Collected data entries:
--- START ---
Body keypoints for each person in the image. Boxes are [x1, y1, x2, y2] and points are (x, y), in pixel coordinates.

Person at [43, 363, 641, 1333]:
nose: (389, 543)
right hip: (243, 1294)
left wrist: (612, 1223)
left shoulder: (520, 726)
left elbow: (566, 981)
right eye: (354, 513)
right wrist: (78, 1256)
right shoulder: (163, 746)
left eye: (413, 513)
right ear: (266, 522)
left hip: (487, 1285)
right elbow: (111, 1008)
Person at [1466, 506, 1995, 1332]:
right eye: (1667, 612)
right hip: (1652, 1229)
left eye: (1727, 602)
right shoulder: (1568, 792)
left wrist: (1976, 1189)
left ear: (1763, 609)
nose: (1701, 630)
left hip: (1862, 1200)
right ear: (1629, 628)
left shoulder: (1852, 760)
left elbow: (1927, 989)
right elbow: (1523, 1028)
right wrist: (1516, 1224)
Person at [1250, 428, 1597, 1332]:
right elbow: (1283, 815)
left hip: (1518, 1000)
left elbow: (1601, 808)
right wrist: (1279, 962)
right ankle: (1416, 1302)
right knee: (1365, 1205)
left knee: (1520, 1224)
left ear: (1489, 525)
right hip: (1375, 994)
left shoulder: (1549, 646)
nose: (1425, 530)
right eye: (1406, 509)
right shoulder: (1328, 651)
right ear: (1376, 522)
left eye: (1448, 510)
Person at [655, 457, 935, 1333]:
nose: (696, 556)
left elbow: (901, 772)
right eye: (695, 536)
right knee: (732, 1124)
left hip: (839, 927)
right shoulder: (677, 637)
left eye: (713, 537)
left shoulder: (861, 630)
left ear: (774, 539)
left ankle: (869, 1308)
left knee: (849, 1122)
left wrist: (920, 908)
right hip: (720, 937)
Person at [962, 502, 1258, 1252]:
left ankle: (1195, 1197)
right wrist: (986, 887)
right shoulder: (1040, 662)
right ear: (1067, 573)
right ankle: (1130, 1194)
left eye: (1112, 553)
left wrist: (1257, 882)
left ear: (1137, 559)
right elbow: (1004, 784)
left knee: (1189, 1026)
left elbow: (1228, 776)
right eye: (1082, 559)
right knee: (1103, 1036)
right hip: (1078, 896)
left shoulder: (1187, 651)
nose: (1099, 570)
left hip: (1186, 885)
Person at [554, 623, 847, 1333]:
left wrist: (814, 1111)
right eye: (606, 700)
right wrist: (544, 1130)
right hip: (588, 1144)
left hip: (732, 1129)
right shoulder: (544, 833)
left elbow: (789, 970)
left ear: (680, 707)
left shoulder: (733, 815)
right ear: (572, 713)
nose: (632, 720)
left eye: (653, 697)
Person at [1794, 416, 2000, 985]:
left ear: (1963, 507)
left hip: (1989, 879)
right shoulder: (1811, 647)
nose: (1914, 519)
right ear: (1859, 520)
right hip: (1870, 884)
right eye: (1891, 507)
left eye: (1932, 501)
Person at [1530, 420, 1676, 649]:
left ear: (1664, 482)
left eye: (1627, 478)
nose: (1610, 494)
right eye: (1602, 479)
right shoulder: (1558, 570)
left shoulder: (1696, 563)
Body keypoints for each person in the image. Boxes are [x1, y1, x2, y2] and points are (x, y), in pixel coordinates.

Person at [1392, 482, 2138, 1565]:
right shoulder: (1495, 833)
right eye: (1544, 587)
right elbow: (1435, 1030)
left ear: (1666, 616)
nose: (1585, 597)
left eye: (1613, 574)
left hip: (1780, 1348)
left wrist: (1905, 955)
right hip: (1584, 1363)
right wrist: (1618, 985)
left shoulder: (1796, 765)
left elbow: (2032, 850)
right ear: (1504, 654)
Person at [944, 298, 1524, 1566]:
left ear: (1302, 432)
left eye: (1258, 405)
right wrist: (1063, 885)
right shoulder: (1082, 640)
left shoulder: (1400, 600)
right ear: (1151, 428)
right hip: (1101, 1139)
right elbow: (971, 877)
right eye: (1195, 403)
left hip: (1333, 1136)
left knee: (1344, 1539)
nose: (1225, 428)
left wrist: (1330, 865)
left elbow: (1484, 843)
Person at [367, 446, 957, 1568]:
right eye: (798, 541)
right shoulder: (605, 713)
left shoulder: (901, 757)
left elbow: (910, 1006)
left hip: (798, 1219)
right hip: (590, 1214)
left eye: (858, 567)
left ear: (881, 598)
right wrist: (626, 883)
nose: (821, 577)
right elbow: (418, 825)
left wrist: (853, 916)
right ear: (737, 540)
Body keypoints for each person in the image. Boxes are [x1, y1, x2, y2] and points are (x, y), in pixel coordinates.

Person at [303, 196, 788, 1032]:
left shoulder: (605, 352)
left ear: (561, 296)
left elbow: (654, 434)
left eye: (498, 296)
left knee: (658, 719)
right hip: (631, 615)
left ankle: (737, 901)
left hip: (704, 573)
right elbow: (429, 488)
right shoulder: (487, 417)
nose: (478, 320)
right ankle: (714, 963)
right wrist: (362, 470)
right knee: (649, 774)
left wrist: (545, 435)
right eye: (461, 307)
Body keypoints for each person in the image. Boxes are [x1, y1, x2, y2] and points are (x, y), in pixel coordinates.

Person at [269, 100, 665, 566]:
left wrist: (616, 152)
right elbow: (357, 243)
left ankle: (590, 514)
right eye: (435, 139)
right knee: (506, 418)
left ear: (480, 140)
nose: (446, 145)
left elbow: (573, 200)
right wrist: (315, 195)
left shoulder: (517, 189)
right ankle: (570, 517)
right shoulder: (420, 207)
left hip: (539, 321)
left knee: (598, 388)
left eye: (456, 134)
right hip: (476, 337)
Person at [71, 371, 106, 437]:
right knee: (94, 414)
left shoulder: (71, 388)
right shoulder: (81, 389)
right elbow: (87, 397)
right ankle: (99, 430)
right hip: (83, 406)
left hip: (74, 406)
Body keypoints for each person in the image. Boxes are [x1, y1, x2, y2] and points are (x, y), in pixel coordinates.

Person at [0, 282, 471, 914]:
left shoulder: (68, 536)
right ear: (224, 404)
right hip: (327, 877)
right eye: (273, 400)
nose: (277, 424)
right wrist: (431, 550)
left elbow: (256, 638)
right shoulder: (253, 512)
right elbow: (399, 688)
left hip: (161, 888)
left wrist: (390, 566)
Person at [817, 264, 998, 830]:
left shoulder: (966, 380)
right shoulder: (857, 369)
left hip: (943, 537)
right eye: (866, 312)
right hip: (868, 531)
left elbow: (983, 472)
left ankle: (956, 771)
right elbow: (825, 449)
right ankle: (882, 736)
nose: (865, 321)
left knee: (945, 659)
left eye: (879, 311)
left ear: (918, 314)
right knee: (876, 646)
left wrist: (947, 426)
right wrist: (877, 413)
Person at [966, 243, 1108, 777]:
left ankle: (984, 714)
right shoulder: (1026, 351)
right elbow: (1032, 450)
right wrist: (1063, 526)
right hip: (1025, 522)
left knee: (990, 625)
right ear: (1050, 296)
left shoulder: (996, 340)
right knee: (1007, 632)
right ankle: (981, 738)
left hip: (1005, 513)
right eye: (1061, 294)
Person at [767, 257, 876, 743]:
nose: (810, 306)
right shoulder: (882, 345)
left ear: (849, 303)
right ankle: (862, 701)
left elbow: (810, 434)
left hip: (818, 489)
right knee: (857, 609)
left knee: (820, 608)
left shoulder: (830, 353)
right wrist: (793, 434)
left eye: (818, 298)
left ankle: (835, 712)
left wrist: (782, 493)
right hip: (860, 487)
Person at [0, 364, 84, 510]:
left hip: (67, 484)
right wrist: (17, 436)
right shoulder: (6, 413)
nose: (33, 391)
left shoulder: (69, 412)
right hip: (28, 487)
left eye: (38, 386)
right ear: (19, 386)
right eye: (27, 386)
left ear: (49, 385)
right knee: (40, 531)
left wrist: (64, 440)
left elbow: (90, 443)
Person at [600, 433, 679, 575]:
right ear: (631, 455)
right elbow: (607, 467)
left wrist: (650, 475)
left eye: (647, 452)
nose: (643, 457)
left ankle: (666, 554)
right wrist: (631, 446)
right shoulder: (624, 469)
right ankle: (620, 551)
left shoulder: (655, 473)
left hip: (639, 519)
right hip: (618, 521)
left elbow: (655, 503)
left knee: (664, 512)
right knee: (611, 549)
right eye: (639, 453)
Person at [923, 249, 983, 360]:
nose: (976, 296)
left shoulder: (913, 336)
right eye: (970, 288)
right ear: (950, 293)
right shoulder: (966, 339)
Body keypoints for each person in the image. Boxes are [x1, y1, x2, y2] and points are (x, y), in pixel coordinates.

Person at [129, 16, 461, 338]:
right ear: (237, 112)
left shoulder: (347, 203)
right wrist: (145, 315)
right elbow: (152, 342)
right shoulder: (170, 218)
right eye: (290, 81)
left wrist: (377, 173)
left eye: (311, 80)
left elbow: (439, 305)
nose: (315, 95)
--- END ---
**Problem statement:** Up to and including the line with "left ear: (680, 707)", repeat the data exactly, starting from its first line; nothing else belongs in the response.

**Solved problem:**
Body keypoints for each person in the image. Boxes are [x1, y1, x2, y2] and points are (x, y), in pixel coordinates.

Person at [43, 363, 641, 1333]:
nose: (389, 543)
right hip: (243, 1294)
left wrist: (612, 1223)
left shoulder: (520, 726)
left elbow: (566, 981)
right eye: (354, 513)
right wrist: (78, 1256)
right shoulder: (163, 746)
left eye: (413, 513)
right ear: (266, 522)
left hip: (487, 1285)
right elbow: (111, 1008)
Person at [1466, 506, 1995, 1332]:
right eye: (1667, 612)
right hip: (1652, 1229)
left eye: (1727, 602)
right shoulder: (1568, 792)
left wrist: (1976, 1189)
left ear: (1763, 609)
nose: (1701, 630)
left hip: (1862, 1200)
right ear: (1629, 628)
left shoulder: (1852, 760)
left elbow: (1927, 989)
right elbow: (1523, 1028)
right wrist: (1516, 1224)
Person at [1250, 428, 1597, 1332]:
right elbow: (1283, 815)
left hip: (1518, 1000)
left elbow: (1601, 808)
right wrist: (1279, 962)
right ankle: (1416, 1302)
right knee: (1365, 1205)
left knee: (1520, 1224)
left ear: (1489, 525)
right hip: (1375, 994)
left shoulder: (1549, 646)
nose: (1425, 530)
right eye: (1406, 509)
right shoulder: (1328, 651)
right ear: (1376, 522)
left eye: (1448, 510)
Person at [655, 457, 935, 1333]:
nose: (696, 556)
left elbow: (901, 772)
right eye: (695, 536)
right knee: (732, 1124)
left hip: (839, 927)
right shoulder: (677, 637)
left eye: (713, 537)
left shoulder: (861, 630)
left ear: (774, 539)
left ankle: (869, 1308)
left knee: (849, 1122)
left wrist: (920, 908)
right hip: (720, 937)
Person at [962, 502, 1258, 1252]:
left ankle: (1195, 1197)
right wrist: (986, 887)
right shoulder: (1040, 662)
right ear: (1067, 573)
right ankle: (1130, 1194)
left eye: (1112, 553)
left wrist: (1257, 882)
left ear: (1137, 559)
right elbow: (1004, 784)
left knee: (1189, 1026)
left elbow: (1228, 776)
right eye: (1082, 559)
right knee: (1103, 1036)
right hip: (1078, 896)
left shoulder: (1187, 651)
nose: (1099, 570)
left hip: (1186, 885)
Person at [554, 623, 847, 1333]:
left wrist: (814, 1111)
right eye: (606, 700)
right wrist: (544, 1130)
right hip: (588, 1144)
left hip: (732, 1129)
right shoulder: (544, 833)
left elbow: (789, 970)
left ear: (680, 707)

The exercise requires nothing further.